Florida resident Zhe “John” Liu “owned, operated, controlled, and was an agent of” multiple entities that imported steel hangers, including CEK, the complaint said. The companies imported the hangers from China, but claimed they came from other countries, including Thailand, India and Malaysia.
Liu began lying about the hangers’ country of origin after the Department of Commerce set a China-wide antidumping duty rate of 186.98%, the U.S. said. Initially, Liu acknowledged that the hangers he was importing came from China and paid the duties for them. However, he began discussing engaging in the deception with other parties around 2011, it said. A domestic petitioner filed an Enforce and Protect Act claim against him in 2017.
That year, the government conducted a site visit of Liu’s alleged exporters in Malaysia and discovered they were not manufacturing wire hangers, it said.
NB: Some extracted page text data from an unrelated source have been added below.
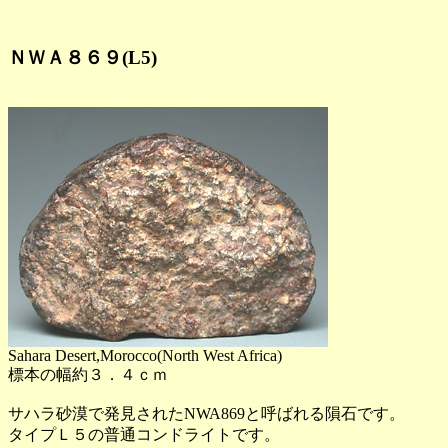
ＮＷＡ８６９(L5)
Sahara Desert,Morocco(North West Africa)
標本の幅約３．４ｃｍ
サハラ砂漠で発見されたNWA869と呼ばれる隕石です。
タイプＬ５の普通コンドライトです。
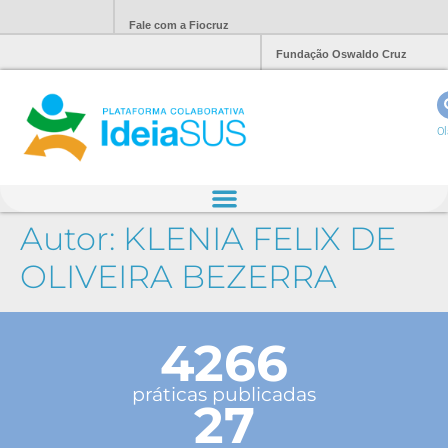
Fale com a Fiocruz
Fundação Oswaldo Cruz
Ol
Autor:
KLENIA FELIX DE
OLIVEIRA BEZERRA
4266
práticas publicadas
27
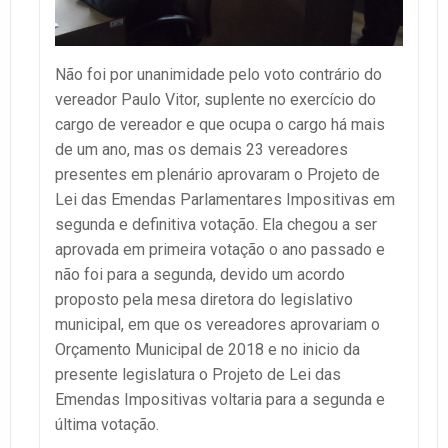
Não foi por unanimidade pelo voto contrário do
vereador Paulo Vitor, suplente no exercício do
cargo de vereador e que ocupa o cargo há mais
de um ano, mas os demais 23 vereadores
presentes em plenário aprovaram o Projeto de
Lei das Emendas Parlamentares Impositivas em
segunda e definitiva votação. Ela chegou a ser
aprovada em primeira votação o ano passado e
não foi para a segunda, devido um acordo
proposto pela mesa diretora do legislativo
municipal, em que os vereadores aprovariam o
Orçamento Municipal de 2018 e no inicio da
presente legislatura o Projeto de Lei das
Emendas Impositivas voltaria para a segunda e
última votação.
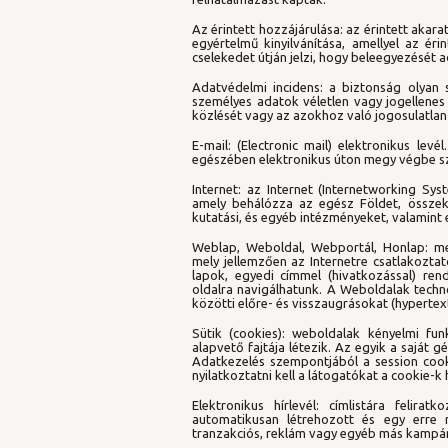
Az érintett hozzájárulása: az érintett akar
egyértelmű kinyilvánítása, amellyel az éri
cselekedet útján jelzi, hogy beleegyezését 
Adatvédelmi incidens: a biztonság olyan 
személyes adatok véletlen vagy jogellenes
közlését vagy az azokhoz való jogosulatla
E-mail: (Electronic mail) elektronikus levé
egészében elektronikus úton megy végbe s
Internet: az Internet (Internetworking Sy
amely behálózza az egész Földet, összekap
kutatási, és egyéb intézményeket, valamint 
Weblap, Weboldal, Webportál, Honlap: megj
mely jellemzően az Internetre csatlakozta
lapok, egyedi címmel (hivatkozással) re
oldalra navigálhatunk. A Weboldalak techn
közötti előre- és visszaugrásokat (hypertext
Sütik (cookies): weboldalak kényelmi f
alapvető fajtája létezik. Az egyik a saját g
Adatkezelés szempontjából a session cooki
nyilatkoztatni kell a látogatókat a cookie-k 
Elektronikus hírlevél: címlistára felira
automatikusan létrehozott és egy erre re
tranzakciós, reklám vagy egyéb más kampán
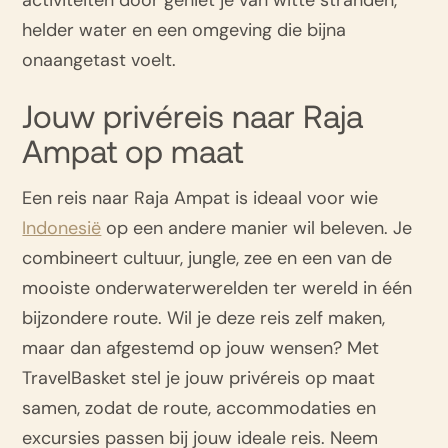
activiteiten door geniet je van witte stranden,
helder water en een omgeving die bijna
onaangetast voelt.
Jouw privéreis naar Raja
Ampat op maat
Een reis naar Raja Ampat is ideaal voor wie
Indonesië
op een andere manier wil beleven. Je
combineert cultuur, jungle, zee en een van de
mooiste onderwaterwerelden ter wereld in één
bijzondere route. Wil je deze reis zelf maken,
maar dan afgestemd op jouw wensen? Met
TravelBasket stel je jouw privéreis op maat
samen, zodat de route, accommodaties en
excursies passen bij jouw ideale reis. Neem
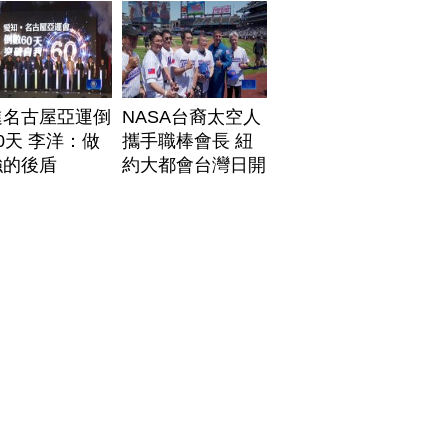
進名古屋亞運倒
NASA台裔太空人
0天 李洋：做
攜手職棒會長 紐
強的後盾
約大都會台灣日開
球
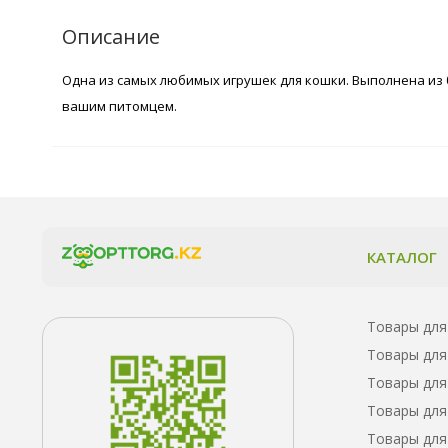
Описание
Одна из самых любимых игрушек для кошки. Выполнена из
вашим питомцем.
КАТАЛОГ
Товары для
Товары для
Товары для
Товары для
Товары для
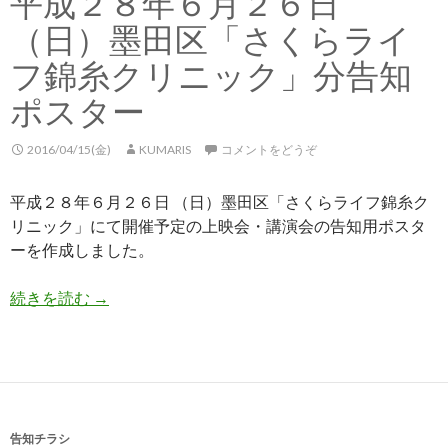
平成２８年６月２６日
（日）墨田区「さくらライ
フ錦糸クリニック」分告知
ポスター
2016/04/15(金)
KUMARIS
コメントをどうぞ
平成２８年６月２６日 （日）墨田区「さくらライフ錦糸ク
リニック」にて開催予定の上映会・講演会の告知用ポスタ
ーを作成しました。
続きを読む
平成２８年６月２６日 （日）墨田区「さくらラ
→
告知チラシ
Less than three weeks later, the company Liu had set up to work with those exporters was dissolved, it said.
Throughout this time, Liu repeatedly demonstrated his thorough knowledge of antidumping duties to other parties, the complaint said.
And on top of lying about their country of origin, it said, Liu also filed his claimed Thai-origin hangers under the wrong Harmonized Tariff Schedule heading, enabling him to escape a 3.9% duty on those entries.
It charged Liu that and his remaining company, CEK, had committed fraud. If not, it said, they had committed either gross negligence or negligence.